Really? Medicaid again?

Evidently, this trope is rearing its ugly head again. Medicaid is going to hurt people.

There are times I don’t even want to engage anymore. But once more for old time’s sake, huh? Tighten your seatbelts.

Let’s start with a basic fact. Having health insurance is better than not having health insurance. Here’s Michael McWilliams saying it saves lives in a guest post. Here’s another post full of links to others who argue that insurance saves lives. Not only that, but health insurance is good for health. Medicaid is health insurance. Therefore, it shouldn’t surprise you that studies show Medicaid improves health.

But wait! You heard that Medicaid actually hurts people. Well, it turns out those studies some interpret as showing Medicaid is bad for health are showing correlation, not causation. Here’s some more examples of that.

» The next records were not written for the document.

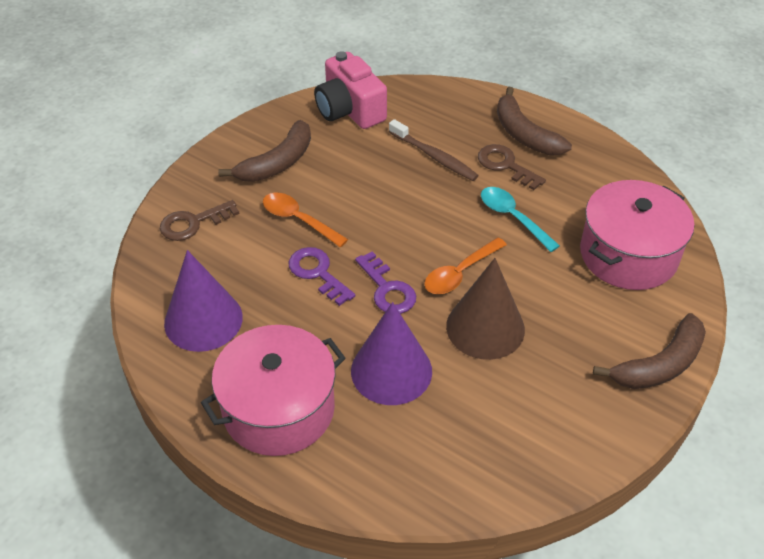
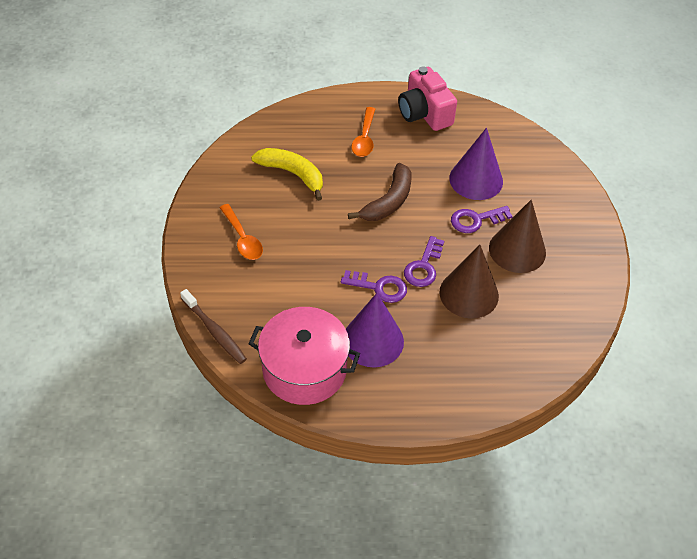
brown banana: 3 -> 1
brown cone: 1 -> 2
brown key: 2 -> 0
pink pot: 2 -> 1
purple key: 2 -> 3
turquoise spoon: 1 -> 0
yellow banana: 0 -> 1

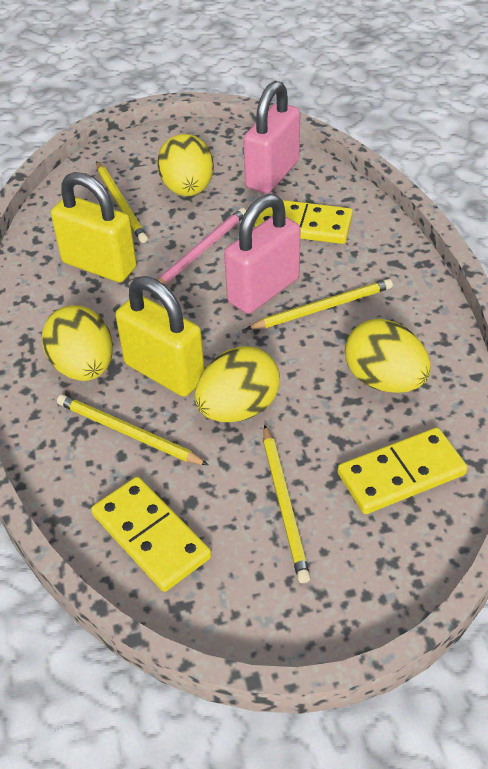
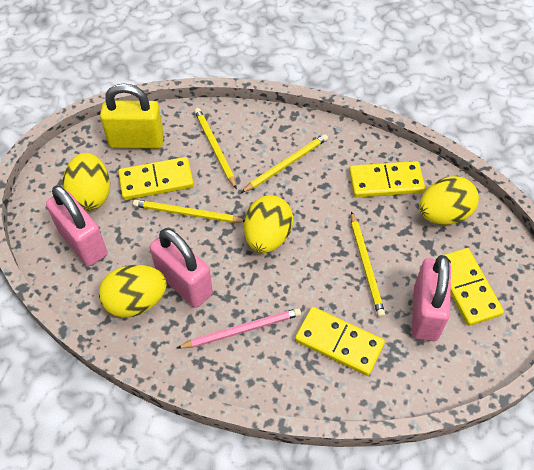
pink padlock: 2 -> 3
yellow domino: 3 -> 4
yellow padlock: 2 -> 1

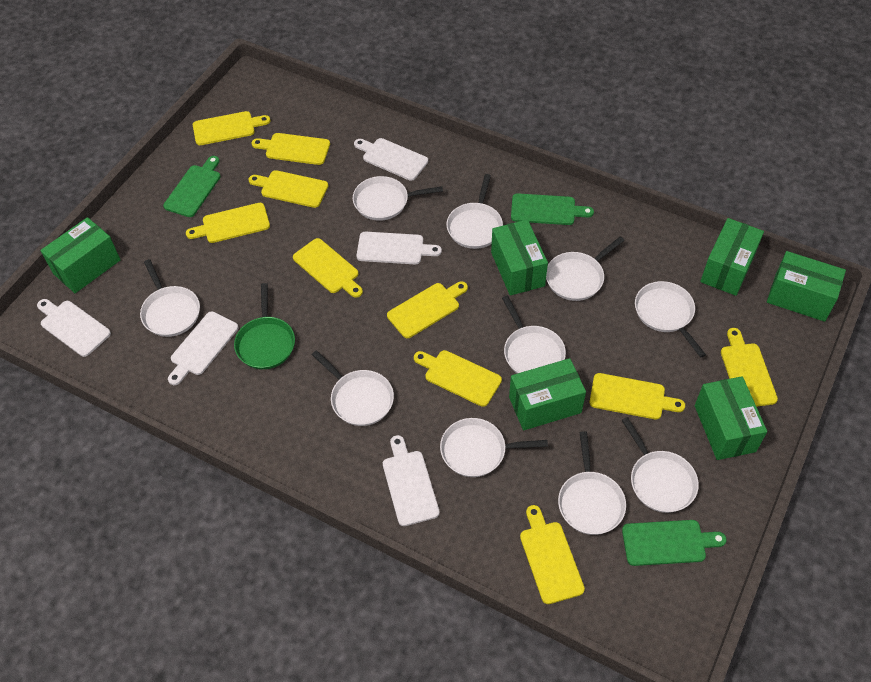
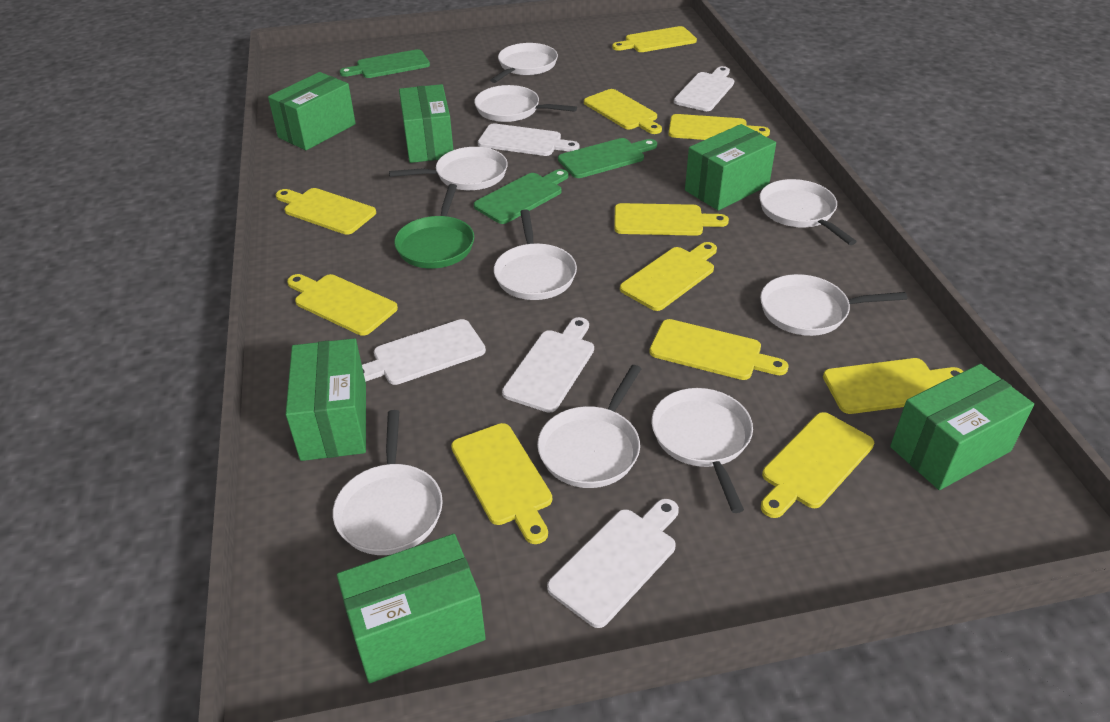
white pan: 10 -> 9
yellow cutting board: 10 -> 11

Want to get in the weeds? Austin describes how the use of instrumental variables can improve research into Medicaid. Here’s a post on Medicaid and mortality for HIV patients. Here’s Medicaid and child health. Here’s Medicaid and saving babies. Here’s Medicaid expansion and health care utilization. Here’s Medicaid expansion and the technology of birth. Here’s a summary of that series:

My take-away from the Medicaid-IV literature review is: there is no credible evidence that Medicaid results in worse or equivalent health outcomes as being uninsured. That isMedicaid improves health. It certainly doesn’t improve health as much as private insurance, but the credible evidence to date–that using sound techniques that can control for the self-selection into the program–strongly suggests Medicaid is better for health than no insurance at all.

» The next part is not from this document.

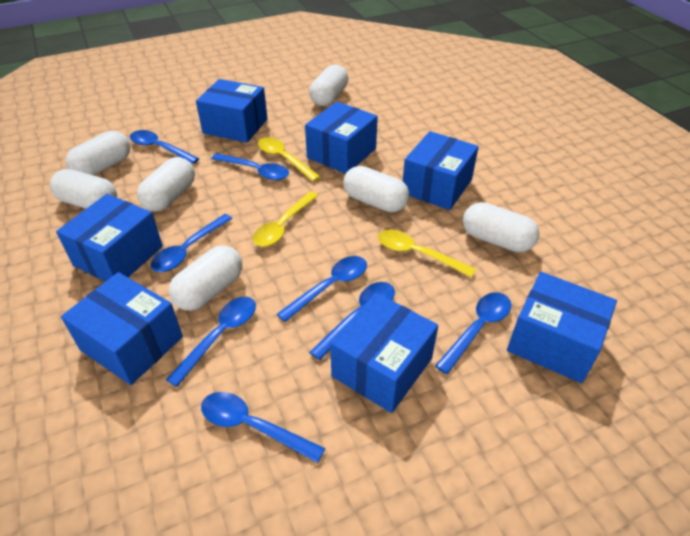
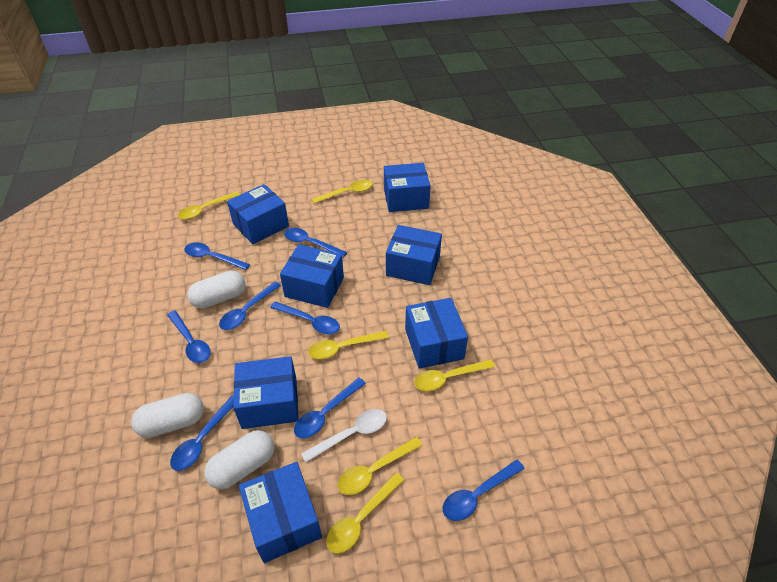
white capsule: 7 -> 3
white spoon: 0 -> 1
yellow spoon: 3 -> 6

Don’t forget, of course, the Oregon Health Study, an actual randomized controlled trial of Medicaid. Here’s Austin on the results. Here’s me on the results. Guess what? Medicaid was good for health.

Yes, Medicaid under-reimburses physicians. But when crying about physician refusal to accept it, it’s important to remember who actually sees Medicaid patients. While you’re at it, remember who Medicaid actually covers. Besides, the natural response to saying physicians don’t get paid enough by Medicaid is to increase Medicaid funding to improve that; cutting it will do the opposite. Besides, cutting Medicaid will be hard and painful, with serious consequences.

Or, you could save yourself some time, and just read our paper in the NEJM. But that won’t be as fun.